> **Source material**
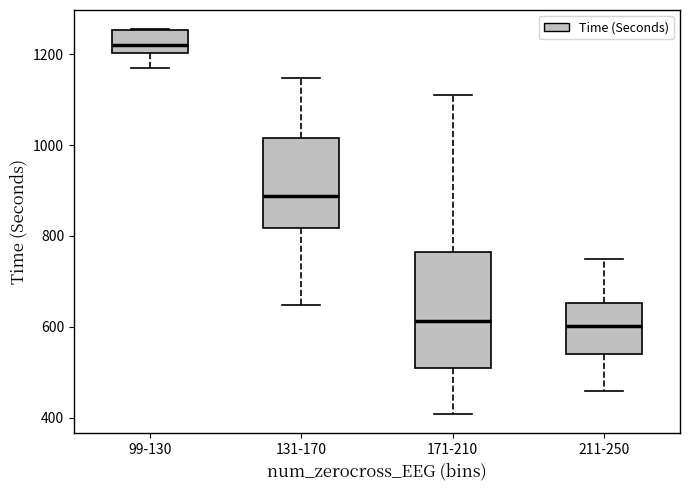

Reading left to right, transcribe this box plot: for each box, give where its median line is, the range the box spans, and where its two whiskers end, as read against the y-axis. The values are not printed on the chart, so give them approximately, as read against the axis.

99-130: median 1220, box 1200 to 1260, whiskers 1180 to 1260
131-170: median 880, box 820 to 1020, whiskers 640 to 1140
171-210: median 620, box 500 to 760, whiskers 400 to 1120
211-250: median 600, box 540 to 660, whiskers 460 to 740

> **Your objective**
Pull the text out of the records above line for line, with no change to any word or number, and leave the pictures out.

> **The completed task**
Reading left to right, transcribe this box plot: for each box, give where its median line is, the range the box spans, and where its two whiskers end, as read against the y-axis. The values are not printed on the chart, so give them approximately, as read against the axis.

99-130: median 1220, box 1200 to 1260, whiskers 1180 to 1260
131-170: median 880, box 820 to 1020, whiskers 640 to 1140
171-210: median 620, box 500 to 760, whiskers 400 to 1120
211-250: median 600, box 540 to 660, whiskers 460 to 740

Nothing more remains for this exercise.